My heart quakes when I read those words. I feel that tension still – that longing to hope and yet fearing hope itself. It didn’t happen right away – those were the first signs of spring when you know winter isn’t over yet. But slowly, that seed began to thaw and show signs of life. And then the floodgates opened… There were more plans drawn – pages and pages of detail. It was a time of wonder and endurance – when God’s promise to open the storehouses of heaven become reality, the flood can be overwhelming. Like desperate Peter, scrambling in a sinking boat because the catch of fish was too much to take in, we felt like we were sinking, some days. And other days it felt like we were dancing on the waves. It was all the stuff of miracles. The smile of God.
And these days, I walk the halls of the physical reality of that dream – realized in grander detail than I ever dared hope for. Every part of this building is built on the promises of God – literally. Scrawled on the inside beams of the walls and the concrete of the flooring are promises that poured out of the hearts of the many who were part of the multiplication of the seed.
My original dream – the one I lost – was just a single seed. Jesus said, “if it dies, it produces many seeds.” God combined the seed of my dream with the seeds of so many others, added His supernatural multiplication – and today we do life together in these walls.
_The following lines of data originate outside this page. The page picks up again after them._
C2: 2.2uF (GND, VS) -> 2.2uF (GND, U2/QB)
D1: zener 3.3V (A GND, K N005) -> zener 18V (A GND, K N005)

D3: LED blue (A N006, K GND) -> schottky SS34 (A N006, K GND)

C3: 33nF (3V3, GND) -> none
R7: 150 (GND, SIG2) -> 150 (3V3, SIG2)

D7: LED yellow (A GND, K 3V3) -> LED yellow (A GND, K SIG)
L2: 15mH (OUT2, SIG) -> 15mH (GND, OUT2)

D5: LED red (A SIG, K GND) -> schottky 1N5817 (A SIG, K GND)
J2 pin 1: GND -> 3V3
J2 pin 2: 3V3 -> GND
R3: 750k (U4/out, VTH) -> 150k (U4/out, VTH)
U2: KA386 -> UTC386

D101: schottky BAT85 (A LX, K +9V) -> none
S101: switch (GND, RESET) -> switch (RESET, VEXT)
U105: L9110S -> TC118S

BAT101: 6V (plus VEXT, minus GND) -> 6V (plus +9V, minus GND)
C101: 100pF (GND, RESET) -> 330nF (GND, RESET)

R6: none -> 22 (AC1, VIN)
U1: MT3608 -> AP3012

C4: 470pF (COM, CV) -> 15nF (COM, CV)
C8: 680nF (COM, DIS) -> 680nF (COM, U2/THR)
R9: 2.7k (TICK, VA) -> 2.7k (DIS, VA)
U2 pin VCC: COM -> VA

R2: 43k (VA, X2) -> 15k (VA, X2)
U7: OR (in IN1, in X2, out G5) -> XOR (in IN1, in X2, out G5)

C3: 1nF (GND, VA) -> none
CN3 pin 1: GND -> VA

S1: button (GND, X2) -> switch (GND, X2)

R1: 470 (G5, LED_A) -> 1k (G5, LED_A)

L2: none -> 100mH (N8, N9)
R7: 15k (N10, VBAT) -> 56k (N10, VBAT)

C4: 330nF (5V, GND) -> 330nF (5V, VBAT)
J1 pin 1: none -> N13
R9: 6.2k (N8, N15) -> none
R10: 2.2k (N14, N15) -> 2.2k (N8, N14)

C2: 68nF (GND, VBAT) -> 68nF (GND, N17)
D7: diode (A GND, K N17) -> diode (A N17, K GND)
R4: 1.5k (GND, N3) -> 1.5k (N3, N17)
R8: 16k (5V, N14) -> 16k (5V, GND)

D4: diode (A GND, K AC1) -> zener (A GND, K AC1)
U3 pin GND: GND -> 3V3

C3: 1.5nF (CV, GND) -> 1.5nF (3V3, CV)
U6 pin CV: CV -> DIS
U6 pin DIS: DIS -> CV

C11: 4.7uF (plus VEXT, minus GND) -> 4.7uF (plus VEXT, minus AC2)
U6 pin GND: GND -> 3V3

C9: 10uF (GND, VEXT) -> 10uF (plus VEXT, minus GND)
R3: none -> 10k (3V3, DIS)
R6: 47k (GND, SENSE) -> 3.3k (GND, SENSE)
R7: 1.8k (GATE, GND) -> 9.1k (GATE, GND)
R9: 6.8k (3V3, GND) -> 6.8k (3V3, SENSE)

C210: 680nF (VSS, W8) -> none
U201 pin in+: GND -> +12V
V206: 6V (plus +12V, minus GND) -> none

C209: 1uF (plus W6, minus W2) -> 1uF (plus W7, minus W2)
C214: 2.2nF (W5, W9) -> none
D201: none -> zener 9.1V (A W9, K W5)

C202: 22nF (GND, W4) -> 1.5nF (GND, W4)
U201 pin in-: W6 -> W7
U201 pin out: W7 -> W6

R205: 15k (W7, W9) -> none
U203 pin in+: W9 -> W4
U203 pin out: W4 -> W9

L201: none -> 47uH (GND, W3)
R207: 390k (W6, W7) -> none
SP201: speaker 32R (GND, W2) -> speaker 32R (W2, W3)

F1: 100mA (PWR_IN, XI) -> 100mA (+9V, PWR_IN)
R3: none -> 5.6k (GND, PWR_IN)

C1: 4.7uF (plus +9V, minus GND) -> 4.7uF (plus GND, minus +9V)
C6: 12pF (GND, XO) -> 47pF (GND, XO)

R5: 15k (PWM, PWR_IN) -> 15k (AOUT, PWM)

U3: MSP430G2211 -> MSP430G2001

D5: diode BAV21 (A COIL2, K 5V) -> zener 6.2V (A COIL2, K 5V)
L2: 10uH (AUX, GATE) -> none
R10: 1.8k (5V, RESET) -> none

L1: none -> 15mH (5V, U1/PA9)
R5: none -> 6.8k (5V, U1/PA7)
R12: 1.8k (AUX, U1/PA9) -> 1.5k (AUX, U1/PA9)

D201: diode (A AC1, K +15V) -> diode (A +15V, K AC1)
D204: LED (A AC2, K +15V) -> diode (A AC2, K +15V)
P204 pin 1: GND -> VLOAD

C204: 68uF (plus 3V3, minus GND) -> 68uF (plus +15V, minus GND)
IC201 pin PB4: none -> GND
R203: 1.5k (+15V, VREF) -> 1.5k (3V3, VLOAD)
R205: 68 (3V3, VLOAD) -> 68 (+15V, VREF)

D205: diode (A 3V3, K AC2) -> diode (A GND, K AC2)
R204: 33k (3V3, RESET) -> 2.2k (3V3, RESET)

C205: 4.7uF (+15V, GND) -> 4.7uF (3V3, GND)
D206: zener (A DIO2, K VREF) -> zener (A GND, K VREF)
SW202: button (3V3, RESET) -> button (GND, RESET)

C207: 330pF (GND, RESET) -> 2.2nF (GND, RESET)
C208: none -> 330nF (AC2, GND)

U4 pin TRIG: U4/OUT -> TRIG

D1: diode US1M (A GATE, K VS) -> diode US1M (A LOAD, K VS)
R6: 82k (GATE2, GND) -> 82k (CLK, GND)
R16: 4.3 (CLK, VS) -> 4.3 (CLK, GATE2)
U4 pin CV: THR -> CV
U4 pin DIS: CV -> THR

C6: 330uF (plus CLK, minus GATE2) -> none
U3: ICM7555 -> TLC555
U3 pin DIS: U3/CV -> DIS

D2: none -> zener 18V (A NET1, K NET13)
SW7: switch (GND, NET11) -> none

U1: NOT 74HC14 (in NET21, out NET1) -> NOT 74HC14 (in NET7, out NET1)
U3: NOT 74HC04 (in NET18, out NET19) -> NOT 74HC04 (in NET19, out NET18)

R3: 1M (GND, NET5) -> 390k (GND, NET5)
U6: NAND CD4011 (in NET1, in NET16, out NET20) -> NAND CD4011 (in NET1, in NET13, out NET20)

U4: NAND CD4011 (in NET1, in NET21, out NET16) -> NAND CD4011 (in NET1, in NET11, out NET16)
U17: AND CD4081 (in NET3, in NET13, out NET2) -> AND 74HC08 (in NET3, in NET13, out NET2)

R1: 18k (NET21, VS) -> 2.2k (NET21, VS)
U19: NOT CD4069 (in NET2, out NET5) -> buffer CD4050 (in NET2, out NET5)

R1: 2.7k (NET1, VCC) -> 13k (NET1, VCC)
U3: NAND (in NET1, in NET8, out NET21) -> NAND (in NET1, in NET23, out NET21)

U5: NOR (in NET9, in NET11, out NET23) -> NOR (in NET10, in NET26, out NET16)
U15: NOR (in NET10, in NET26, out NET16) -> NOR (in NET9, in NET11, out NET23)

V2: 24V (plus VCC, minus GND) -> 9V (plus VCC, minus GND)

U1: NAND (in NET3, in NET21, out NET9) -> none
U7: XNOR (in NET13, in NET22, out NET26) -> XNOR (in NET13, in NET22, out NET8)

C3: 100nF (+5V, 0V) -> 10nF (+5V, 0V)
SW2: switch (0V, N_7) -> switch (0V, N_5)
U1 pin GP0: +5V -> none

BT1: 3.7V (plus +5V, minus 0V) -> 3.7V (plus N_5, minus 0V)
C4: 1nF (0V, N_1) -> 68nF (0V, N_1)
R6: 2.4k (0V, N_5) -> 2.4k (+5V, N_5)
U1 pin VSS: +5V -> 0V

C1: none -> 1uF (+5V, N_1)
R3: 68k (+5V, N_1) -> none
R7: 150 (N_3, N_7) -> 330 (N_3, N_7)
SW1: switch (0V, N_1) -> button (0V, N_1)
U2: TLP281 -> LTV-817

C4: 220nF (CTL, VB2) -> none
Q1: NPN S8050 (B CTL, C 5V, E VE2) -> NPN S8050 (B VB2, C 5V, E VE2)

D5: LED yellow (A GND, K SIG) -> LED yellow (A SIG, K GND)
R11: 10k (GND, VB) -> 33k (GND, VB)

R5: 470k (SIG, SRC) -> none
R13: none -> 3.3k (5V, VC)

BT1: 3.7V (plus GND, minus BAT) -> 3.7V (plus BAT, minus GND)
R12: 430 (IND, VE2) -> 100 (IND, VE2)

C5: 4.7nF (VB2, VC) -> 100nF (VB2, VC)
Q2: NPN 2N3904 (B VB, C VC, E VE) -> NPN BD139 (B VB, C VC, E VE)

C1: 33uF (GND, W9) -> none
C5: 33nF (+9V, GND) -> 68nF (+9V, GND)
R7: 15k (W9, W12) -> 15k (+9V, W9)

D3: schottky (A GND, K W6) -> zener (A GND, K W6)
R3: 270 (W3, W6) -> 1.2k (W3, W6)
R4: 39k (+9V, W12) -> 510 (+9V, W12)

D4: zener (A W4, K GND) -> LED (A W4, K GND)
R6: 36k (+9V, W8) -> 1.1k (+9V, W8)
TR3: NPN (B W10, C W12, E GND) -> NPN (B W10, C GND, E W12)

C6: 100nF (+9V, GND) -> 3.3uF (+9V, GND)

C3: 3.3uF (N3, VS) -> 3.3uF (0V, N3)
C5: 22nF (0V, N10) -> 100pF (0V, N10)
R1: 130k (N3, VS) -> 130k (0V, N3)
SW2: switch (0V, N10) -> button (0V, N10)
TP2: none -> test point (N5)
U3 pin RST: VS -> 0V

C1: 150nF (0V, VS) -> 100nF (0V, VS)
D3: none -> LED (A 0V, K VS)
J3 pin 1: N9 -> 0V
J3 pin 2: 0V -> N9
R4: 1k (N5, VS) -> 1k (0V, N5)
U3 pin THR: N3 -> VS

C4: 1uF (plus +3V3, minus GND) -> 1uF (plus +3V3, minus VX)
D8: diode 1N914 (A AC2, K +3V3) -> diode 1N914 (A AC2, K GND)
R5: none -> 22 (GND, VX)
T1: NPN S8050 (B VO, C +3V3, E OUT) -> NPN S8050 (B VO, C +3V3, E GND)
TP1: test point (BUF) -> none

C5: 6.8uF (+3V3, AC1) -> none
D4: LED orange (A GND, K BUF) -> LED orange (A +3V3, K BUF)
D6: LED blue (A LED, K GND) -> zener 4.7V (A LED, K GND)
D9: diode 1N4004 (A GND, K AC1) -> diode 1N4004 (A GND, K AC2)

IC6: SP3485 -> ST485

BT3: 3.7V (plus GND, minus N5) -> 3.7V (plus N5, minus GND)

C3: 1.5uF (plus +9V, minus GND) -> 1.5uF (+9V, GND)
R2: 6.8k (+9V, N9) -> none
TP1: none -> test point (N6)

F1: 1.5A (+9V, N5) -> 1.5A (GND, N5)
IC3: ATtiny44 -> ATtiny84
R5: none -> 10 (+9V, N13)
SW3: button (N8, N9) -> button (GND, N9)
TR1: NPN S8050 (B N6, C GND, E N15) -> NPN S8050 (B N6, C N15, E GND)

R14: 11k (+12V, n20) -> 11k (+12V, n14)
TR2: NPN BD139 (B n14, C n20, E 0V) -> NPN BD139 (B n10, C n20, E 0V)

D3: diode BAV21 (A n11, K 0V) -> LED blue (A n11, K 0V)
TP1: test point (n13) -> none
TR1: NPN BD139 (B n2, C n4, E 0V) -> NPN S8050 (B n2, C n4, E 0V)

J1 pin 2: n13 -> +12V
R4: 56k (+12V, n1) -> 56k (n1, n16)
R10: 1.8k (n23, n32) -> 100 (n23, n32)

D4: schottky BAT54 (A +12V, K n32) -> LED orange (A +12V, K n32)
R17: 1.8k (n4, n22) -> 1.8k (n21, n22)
We laugh together and pray together. We create and learn together. We worship Jesus – together. People use words like peace and safety when they walk in these doors – because this was built on the promise of God and not the hands of man. “In that day they will say, ‘Surely this is our God; we trusted in Him, and He saved us.” Ps 62:8
I used to think this was my dream – but that seed needed to die. Because God had so much more to grow – so many more seeds to resurrect. They have names these days – brothers and sisters who work alongside me to make this vision a reality. Students who walk these halls with me, eager to change the world. And I believe they will.
This is the miracle – the multiplication of hope resurrected!
But this story isn’t just about me or my dream – the seed God buried deep in my heart. This story is about the Sower – the planter of Hope and the Reaper of miracles. The Multiplier of dreams and the Resurrecting Power that turns all death into life. Slow your racing mind for a moment. Quiet the distractions that fill your world with noise. Listen for it. Do you hear Him?
What is your dream? What longing do you carry buried in your heart, planted deep and desperate for hope? What hope have you given up on and tucked away in the deep recesses of your heart because the dream was too impossible? Do you feel His Spirit breathing? After all, that’s what resurrection does – it moves the power from us to the Source of all Power – to “Him who is able to do immeasurably more than all we ask or imagine, according to His power that is at work within us” (Ephesians 3:20)
Hold that dream that lives in your heart – and breathe deep of His presence in that place. Water that seed with the Word of God. Release it to Him to grow it. It will look different than anything you imagined – that’s the beauty of it all. “One thing God has spoken, two things I have heard: “Power belongs to you, God, and with you, Lord, is unfailing love” Ps 62:11-12. Ultimate Power fused with Unfailing Love – complete safety. In this sacred space, you can breathe deep… and rest.
For this isn’t the end of the dreams or the quietly waiting seeds. Some have been buried deep in my heart for longer than this one. And I am at peace with it. The restlessness has faded into eager anticipation.
I feel the winds stirring – “Aslan is on the move”, my soul whispers.
and so I watch the horizon and wait.